人工知能:最大100言語の音声・テキスト共同機械翻訳
Nature 637, 8046 doi: 10.1038/s41586-024-08359-z
個人が音声をあらゆる2言語間で翻訳するのを支援するツールであるバベルフィッシュを創成するには、高度な技術革新や言語の専門知識が必要である。カスケード方式で翻訳を実施する複数のサブシステムで構成される、従来の音声から音声への翻訳システムは存在するものの、拡張可能な高性能統合システムはまだあまり検討されていない。今回我々は、このギャップに対処するために、SEAMLESSM4T(Massively Multilingual and Multimodal Machine Translation)を提示する。これは、音声から音声への翻訳(101言語から36言語へ)、音声からテキストへの翻訳(101言語から96言語へ)、テキストから音声への翻訳(96言語から36言語へ)、テキストからテキストへの翻訳(96言語)、自動音声認識(96言語)を支援する単一モデルである。SEAMLESSM4Tは、自動的にアラインされた音声翻訳の新しいマルチモードコーパスとその他の公開データを用いて構築され、音声とテキストの両方について、英語からの翻訳や英語への翻訳を実行できる初の多言語システムの1つである。

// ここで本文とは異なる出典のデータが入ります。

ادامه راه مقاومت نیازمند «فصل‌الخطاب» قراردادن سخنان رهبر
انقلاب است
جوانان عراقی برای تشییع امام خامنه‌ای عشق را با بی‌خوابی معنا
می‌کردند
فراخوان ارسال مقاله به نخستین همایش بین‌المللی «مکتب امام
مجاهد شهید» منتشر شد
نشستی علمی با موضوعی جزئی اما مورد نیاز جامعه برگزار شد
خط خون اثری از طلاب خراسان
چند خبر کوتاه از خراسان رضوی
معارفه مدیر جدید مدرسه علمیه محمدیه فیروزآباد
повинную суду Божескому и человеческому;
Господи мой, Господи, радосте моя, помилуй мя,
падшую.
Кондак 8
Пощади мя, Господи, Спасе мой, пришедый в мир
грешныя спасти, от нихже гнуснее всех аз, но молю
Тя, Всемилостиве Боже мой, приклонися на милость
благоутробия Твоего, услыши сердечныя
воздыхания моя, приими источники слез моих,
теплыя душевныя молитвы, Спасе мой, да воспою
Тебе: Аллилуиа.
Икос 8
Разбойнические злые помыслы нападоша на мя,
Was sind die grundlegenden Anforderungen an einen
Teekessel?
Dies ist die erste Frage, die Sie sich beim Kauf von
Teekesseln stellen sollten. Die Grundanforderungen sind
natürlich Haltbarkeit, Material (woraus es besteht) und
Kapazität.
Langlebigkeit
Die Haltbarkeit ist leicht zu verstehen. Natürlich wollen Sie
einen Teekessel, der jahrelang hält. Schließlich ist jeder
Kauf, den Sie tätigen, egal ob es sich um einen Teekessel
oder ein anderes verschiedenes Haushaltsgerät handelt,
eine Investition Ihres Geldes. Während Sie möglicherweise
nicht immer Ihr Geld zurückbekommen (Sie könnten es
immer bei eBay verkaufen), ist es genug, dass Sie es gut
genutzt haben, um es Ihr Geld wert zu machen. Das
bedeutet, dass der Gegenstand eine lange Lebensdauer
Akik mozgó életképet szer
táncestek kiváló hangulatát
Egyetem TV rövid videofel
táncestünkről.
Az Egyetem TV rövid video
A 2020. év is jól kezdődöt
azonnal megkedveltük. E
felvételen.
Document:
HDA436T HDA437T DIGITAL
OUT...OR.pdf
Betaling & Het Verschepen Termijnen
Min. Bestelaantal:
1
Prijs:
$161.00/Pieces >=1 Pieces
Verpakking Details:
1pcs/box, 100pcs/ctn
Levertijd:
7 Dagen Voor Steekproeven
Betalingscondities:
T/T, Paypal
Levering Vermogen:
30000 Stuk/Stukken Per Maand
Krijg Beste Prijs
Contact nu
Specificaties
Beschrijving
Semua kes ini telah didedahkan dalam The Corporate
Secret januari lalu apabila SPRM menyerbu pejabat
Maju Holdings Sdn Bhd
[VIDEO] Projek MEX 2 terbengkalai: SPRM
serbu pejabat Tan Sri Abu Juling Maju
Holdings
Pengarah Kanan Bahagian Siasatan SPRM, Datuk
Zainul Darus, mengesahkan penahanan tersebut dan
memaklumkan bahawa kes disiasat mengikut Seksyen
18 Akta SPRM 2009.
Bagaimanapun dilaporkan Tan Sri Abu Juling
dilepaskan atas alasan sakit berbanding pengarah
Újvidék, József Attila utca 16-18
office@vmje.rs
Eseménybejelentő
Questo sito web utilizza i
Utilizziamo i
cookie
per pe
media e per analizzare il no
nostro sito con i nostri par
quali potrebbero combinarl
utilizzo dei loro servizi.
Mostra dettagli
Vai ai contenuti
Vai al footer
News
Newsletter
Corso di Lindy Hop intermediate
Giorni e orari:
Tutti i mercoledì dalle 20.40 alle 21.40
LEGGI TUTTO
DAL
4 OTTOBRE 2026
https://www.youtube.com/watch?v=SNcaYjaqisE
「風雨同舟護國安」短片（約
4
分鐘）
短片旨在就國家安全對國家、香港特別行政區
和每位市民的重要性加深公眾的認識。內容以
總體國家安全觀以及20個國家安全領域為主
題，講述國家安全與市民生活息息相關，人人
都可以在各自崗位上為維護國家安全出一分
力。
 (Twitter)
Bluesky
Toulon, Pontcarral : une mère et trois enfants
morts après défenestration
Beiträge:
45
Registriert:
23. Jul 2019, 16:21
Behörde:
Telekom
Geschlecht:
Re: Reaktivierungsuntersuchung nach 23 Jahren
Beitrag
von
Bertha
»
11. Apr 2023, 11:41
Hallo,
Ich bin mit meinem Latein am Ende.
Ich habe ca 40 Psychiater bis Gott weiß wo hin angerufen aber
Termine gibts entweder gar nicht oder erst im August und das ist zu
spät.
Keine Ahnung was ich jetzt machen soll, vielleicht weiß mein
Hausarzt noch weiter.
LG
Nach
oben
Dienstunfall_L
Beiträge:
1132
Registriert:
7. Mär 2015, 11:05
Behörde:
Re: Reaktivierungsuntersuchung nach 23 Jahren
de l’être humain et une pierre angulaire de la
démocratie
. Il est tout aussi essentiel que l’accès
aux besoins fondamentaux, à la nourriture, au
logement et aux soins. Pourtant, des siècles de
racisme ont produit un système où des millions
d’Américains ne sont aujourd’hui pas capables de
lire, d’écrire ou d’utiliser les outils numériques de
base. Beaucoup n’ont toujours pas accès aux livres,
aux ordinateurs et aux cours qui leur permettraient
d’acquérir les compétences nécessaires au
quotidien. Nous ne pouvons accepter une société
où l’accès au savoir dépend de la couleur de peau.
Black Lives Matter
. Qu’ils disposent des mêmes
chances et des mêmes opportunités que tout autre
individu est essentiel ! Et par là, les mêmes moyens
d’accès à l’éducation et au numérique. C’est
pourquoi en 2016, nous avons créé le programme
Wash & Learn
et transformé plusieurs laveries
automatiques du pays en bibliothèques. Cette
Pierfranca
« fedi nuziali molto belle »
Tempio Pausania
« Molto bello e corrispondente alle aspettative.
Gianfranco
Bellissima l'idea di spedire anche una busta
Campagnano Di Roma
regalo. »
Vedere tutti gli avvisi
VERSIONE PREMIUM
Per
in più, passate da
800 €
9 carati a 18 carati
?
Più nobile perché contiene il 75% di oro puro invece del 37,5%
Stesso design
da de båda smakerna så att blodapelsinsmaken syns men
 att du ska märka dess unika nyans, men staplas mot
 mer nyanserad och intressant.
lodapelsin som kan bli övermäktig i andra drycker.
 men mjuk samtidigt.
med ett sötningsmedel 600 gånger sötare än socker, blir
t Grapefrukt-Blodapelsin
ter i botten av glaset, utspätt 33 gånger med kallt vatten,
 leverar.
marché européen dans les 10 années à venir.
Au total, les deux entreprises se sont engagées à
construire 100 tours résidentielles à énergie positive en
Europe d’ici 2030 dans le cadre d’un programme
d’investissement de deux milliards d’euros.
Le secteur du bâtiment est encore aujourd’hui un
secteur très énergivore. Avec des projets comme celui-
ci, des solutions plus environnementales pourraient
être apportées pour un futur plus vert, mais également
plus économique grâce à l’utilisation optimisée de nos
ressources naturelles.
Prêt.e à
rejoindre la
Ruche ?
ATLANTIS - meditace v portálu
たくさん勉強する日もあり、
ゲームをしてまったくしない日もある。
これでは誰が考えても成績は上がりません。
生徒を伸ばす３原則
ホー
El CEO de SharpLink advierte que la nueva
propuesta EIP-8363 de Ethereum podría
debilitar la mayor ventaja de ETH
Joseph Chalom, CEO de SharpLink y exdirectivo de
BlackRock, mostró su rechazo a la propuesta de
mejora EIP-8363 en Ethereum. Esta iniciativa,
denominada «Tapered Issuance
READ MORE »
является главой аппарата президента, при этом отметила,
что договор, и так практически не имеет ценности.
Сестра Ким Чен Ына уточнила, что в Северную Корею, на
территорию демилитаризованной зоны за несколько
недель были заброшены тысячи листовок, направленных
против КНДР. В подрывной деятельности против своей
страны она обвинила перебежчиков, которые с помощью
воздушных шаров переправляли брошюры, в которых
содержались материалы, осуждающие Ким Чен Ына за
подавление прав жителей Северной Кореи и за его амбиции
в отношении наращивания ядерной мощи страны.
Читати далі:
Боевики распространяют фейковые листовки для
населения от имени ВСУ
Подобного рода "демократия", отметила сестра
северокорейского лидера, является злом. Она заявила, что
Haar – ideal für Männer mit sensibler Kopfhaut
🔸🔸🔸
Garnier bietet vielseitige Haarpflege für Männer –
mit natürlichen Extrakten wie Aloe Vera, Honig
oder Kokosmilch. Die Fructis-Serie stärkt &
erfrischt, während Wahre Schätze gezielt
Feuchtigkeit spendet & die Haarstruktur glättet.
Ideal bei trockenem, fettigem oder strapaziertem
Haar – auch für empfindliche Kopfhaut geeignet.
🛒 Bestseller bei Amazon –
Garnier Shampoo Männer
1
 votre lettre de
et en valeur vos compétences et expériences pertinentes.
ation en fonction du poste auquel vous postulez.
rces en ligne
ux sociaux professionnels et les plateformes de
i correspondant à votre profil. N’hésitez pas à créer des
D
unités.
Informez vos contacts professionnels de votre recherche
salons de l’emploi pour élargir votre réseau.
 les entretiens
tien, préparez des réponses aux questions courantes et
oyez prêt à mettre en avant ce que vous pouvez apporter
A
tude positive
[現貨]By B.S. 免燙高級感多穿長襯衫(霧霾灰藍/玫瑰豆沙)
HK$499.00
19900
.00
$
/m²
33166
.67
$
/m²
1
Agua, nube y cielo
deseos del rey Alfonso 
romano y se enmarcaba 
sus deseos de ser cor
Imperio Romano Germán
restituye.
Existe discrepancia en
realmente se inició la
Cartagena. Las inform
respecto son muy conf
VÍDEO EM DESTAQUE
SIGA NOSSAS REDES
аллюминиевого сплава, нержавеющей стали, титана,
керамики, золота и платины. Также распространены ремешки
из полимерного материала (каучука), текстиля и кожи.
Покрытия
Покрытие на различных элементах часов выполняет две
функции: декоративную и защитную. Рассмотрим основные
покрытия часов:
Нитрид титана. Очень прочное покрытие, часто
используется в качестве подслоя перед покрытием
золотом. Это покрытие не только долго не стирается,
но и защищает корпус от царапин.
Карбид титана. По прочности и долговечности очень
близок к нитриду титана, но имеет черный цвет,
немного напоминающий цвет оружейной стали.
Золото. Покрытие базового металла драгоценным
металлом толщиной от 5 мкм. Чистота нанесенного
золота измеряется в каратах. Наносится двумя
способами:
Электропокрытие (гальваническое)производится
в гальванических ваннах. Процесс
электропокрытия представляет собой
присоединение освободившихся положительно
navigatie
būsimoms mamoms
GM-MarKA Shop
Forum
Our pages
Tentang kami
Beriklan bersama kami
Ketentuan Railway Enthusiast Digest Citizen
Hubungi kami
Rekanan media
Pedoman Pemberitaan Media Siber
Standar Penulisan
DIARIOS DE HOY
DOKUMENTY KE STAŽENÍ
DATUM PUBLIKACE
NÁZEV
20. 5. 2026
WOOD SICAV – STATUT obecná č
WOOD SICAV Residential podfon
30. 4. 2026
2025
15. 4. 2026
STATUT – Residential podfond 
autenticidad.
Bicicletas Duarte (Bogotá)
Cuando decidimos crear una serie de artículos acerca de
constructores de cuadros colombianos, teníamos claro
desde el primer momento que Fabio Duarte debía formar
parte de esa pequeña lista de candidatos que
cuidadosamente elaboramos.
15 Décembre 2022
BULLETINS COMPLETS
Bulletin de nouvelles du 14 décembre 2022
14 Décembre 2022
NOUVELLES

さらに、既存の最先端のカスケードシステムを凌駕しており、音声からテキストへのタスク、音声から音声へのタスクにおいて、それぞれ最大で8%および23%高いBLEU(Bilingual Evaluation Understudy)スコアを達成した。品質を超えて、ロバスト性をテストしたところ、今回のシステムは、音声からテキストへのタスクにおいて、これまでの最先端のシステムよりも、背景雑音と話者の違いに対して平均して約50%レジリエンスが高くなっていた。我々は、有害性とジェンダーバイアスの追加に関してSEAMLESSM4Tを評価し、翻訳の安全性を判定した。前者に関しては、追加された有害性を緩和するための、訓練時と推論時に作用する2つの戦略を盛り込んだ。本研究に寄与した全てのデータは、包括的音声翻訳技術に関するさらなる研究を推進するために、非営利使用向けに公開されている。